(Source data)
============

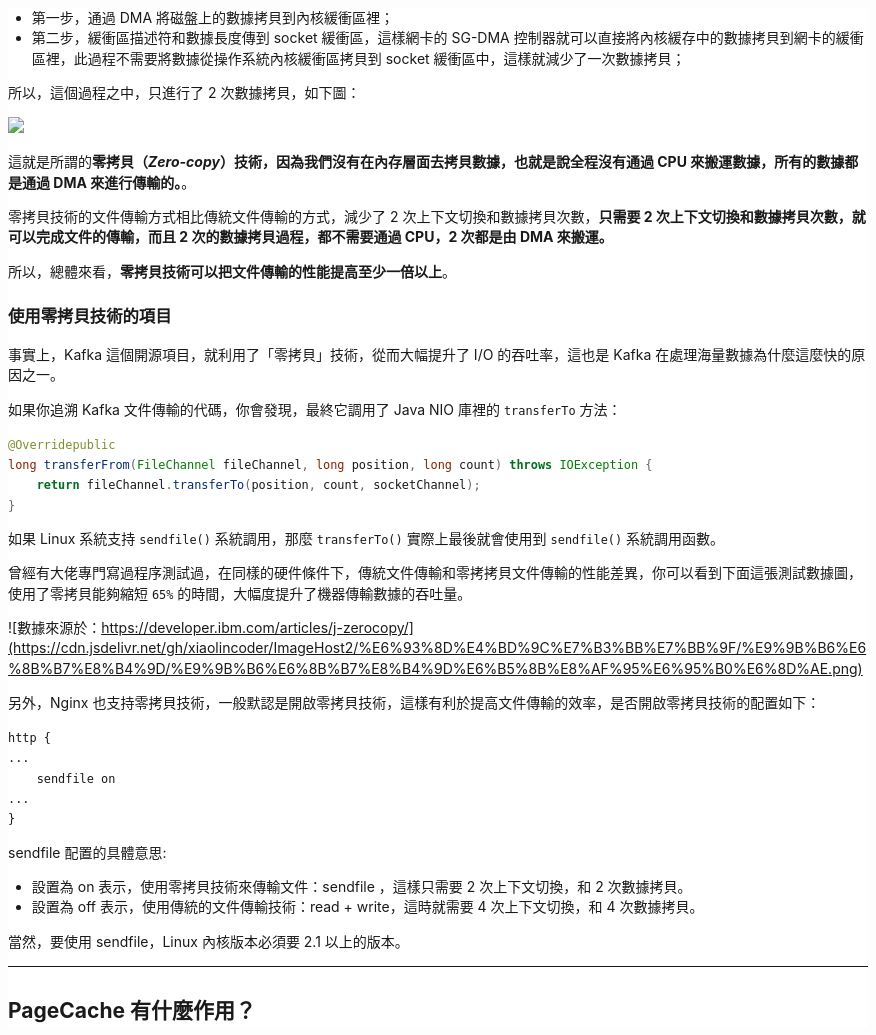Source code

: - 第一步，通過 DMA 將磁盤上的數據拷貝到內核緩衝區裡；
- 第二步，緩衝區描述符和數據長度傳到 socket 緩衝區，這樣網卡的 SG-DMA 控制器就可以直接將內核緩存中的數據拷貝到網卡的緩衝區裡，此過程不需要將數據從操作系統內核緩衝區拷貝到 socket 緩衝區中，這樣就減少了一次數據拷貝；


所以，這個過程之中，只進行了 2 次數據拷貝，如下圖：

![](https://cdn.jsdelivr.net/gh/xiaolincoder/ImageHost2/%E6%93%8D%E4%BD%9C%E7%B3%BB%E7%BB%9F/%E9%9B%B6%E6%8B%B7%E8%B4%9D/senfile-%E9%9B%B6%E6%8B%B7%E8%B4%9D.png)


這就是所謂的**零拷貝（*Zero-copy*）技術，因為我們沒有在內存層面去拷貝數據，也就是說全程沒有通過 CPU 來搬運數據，所有的數據都是通過 DMA 來進行傳輸的。**。

零拷貝技術的文件傳輸方式相比傳統文件傳輸的方式，減少了 2 次上下文切換和數據拷貝次數，**只需要 2 次上下文切換和數據拷貝次數，就可以完成文件的傳輸，而且 2 次的數據拷貝過程，都不需要通過 CPU，2 次都是由 DMA 來搬運。**


所以，總體來看，**零拷貝技術可以把文件傳輸的性能提高至少一倍以上**。



### 使用零拷貝技術的項目

事實上，Kafka 這個開源項目，就利用了「零拷貝」技術，從而大幅提升了 I/O 的吞吐率，這也是 Kafka 在處理海量數據為什麼這麼快的原因之一。

如果你追溯 Kafka 文件傳輸的代碼，你會發現，最終它調用了 Java NIO 庫裡的 `transferTo` 方法：


```java
@Overridepublic 
long transferFrom(FileChannel fileChannel, long position, long count) throws IOException { 
    return fileChannel.transferTo(position, count, socketChannel);
}
```

如果 Linux 系統支持 `sendfile()` 系統調用，那麼 `transferTo()` 實際上最後就會使用到 `sendfile()` 系統調用函數。

曾經有大佬專門寫過程序測試過，在同樣的硬件條件下，傳統文件傳輸和零拷拷貝文件傳輸的性能差異，你可以看到下面這張測試數據圖，使用了零拷貝能夠縮短 `65%` 的時間，大幅度提升了機器傳輸數據的吞吐量。

![數據來源於：https://developer.ibm.com/articles/j-zerocopy/](https://cdn.jsdelivr.net/gh/xiaolincoder/ImageHost2/%E6%93%8D%E4%BD%9C%E7%B3%BB%E7%BB%9F/%E9%9B%B6%E6%8B%B7%E8%B4%9D/%E9%9B%B6%E6%8B%B7%E8%B4%9D%E6%B5%8B%E8%AF%95%E6%95%B0%E6%8D%AE.png)

另外，Nginx 也支持零拷貝技術，一般默認是開啟零拷貝技術，這樣有利於提高文件傳輸的效率，是否開啟零拷貝技術的配置如下：

```
http {
...
    sendfile on
...
}
```

sendfile 配置的具體意思: 

- 設置為 on 表示，使用零拷貝技術來傳輸文件：sendfile ，這樣只需要 2 次上下文切換，和 2 次數據拷貝。
- 設置為 off 表示，使用傳統的文件傳輸技術：read + write，這時就需要 4 次上下文切換，和 4 次數據拷貝。

當然，要使用 sendfile，Linux 內核版本必須要 2.1 以上的版本。

---

## PageCache 有什麼作用？
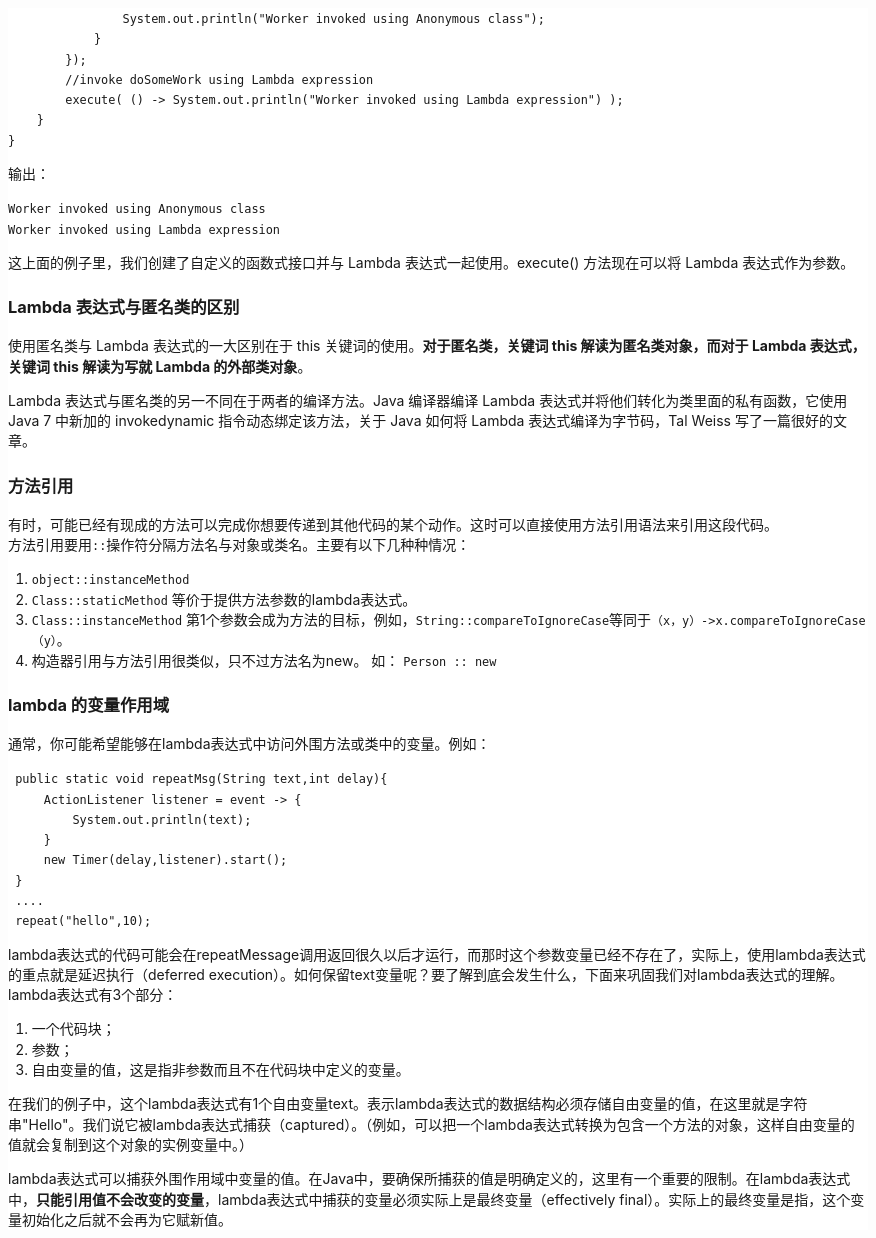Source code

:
 ```
                System.out.println("Worker invoked using Anonymous class");
            }
        });
        //invoke doSomeWork using Lambda expression 
        execute( () -> System.out.println("Worker invoked using Lambda expression") );
    }
}
```
输出：
```
Worker invoked using Anonymous class 
Worker invoked using Lambda expression
```
这上面的例子里，我们创建了自定义的函数式接口并与 Lambda 表达式一起使用。execute() 方法现在可以将 Lambda 表达式作为参数。
### Lambda 表达式与匿名类的区别
使用匿名类与 Lambda 表达式的一大区别在于 this 关键词的使用。**对于匿名类，关键词 this 解读为匿名类对象，而对于 Lambda 表达式，关键词 this 解读为写就 Lambda 的外部类对象**。

Lambda 表达式与匿名类的另一不同在于两者的编译方法。Java 编译器编译 Lambda 表达式并将他们转化为类里面的私有函数，它使用 Java 7 中新加的 invokedynamic 指令动态绑定该方法，关于 Java 如何将 Lambda 表达式编译为字节码，Tal Weiss 写了一篇很好的文章。

### 方法引用
有时，可能已经有现成的方法可以完成你想要传递到其他代码的某个动作。这时可以直接使用方法引用语法来引用这段代码。  
方法引用要用`::`操作符分隔方法名与对象或类名。主要有以下几种种情况：
1. `object::instanceMethod`
2. `Class::staticMethod`  等价于提供方法参数的lambda表达式。
3. `Class::instanceMethod` 第1个参数会成为方法的目标，例如，`String::compareToIgnoreCase`等同于`（x，y）->x.compareToIgnoreCase（y）`。
4. 构造器引用与方法引用很类似，只不过方法名为new。 如： `Person :: new `

### lambda 的变量作用域
通常，你可能希望能够在lambda表达式中访问外围方法或类中的变量。例如：
```
 public static void repeatMsg(String text,int delay){
     ActionListener listener = event -> {
         System.out.println(text);
     }
     new Timer(delay,listener).start();
 }
 ....
 repeat("hello",10);
```
lambda表达式的代码可能会在repeatMessage调用返回很久以后才运行，而那时这个参数变量已经不存在了，实际上，使用lambda表达式的重点就是延迟执行（deferred execution）。如何保留text变量呢？要了解到底会发生什么，下面来巩固我们对lambda表达式的理解。lambda表达式有3个部分：
1. 一个代码块；
2. 参数；
3. 自由变量的值，这是指非参数而且不在代码块中定义的变量。

在我们的例子中，这个lambda表达式有1个自由变量text。表示lambda表达式的数据结构必须存储自由变量的值，在这里就是字符串"Hello"。我们说它被lambda表达式捕获（captured）。（例如，可以把一个lambda表达式转换为包含一个方法的对象，这样自由变量的值就会复制到这个对象的实例变量中。）

lambda表达式可以捕获外围作用域中变量的值。在Java中，要确保所捕获的值是明确定义的，这里有一个重要的限制。在lambda表达式中，**只能引用值不会改变的变量**，lambda表达式中捕获的变量必须实际上是最终变量（effectively final）。实际上的最终变量是指，这个变量初始化之后就不会再为它赋新值。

============

• _EXERCISE DIRECTIONS_
From the records above, copy only the lines starting with the line that holds "### lambda 的变量作用域" and going on through the line that holds "在我们的例子中，这个lamb", exactly as written.

• _FINISHED TASK_
### lambda 的变量作用域
通常，你可能希望能够在lambda表达式中访问外围方法或类中的变量。例如：
```
 public static void repeatMsg(String text,int delay){
     ActionListener listener = event -> {
         System.out.println(text);
     }
     new Timer(delay,listener).start();
 }
 ....
 repeat("hello",10);
```
lambda表达式的代码可能会在repeatMessage调用返回很久以后才运行，而那时这个参数变量已经不存在了，实际上，使用lambda表达式的重点就是延迟执行（deferred execution）。如何保留text变量呢？要了解到底会发生什么，下面来巩固我们对lambda表达式的理解。lambda表达式有3个部分：
1. 一个代码块；
2. 参数；
3. 自由变量的值，这是指非参数而且不在代码块中定义的变量。

在我们的例子中，这个lambda表达式有1个自由变量text。表示lambda表达式的数据结构必须存储自由变量的值，在这里就是字符串"Hello"。我们说它被lambda表达式捕获（captured）。（例如，可以把一个lambda表达式转换为包含一个方法的对象，这样自由变量的值就会复制到这个对象的实例变量中。）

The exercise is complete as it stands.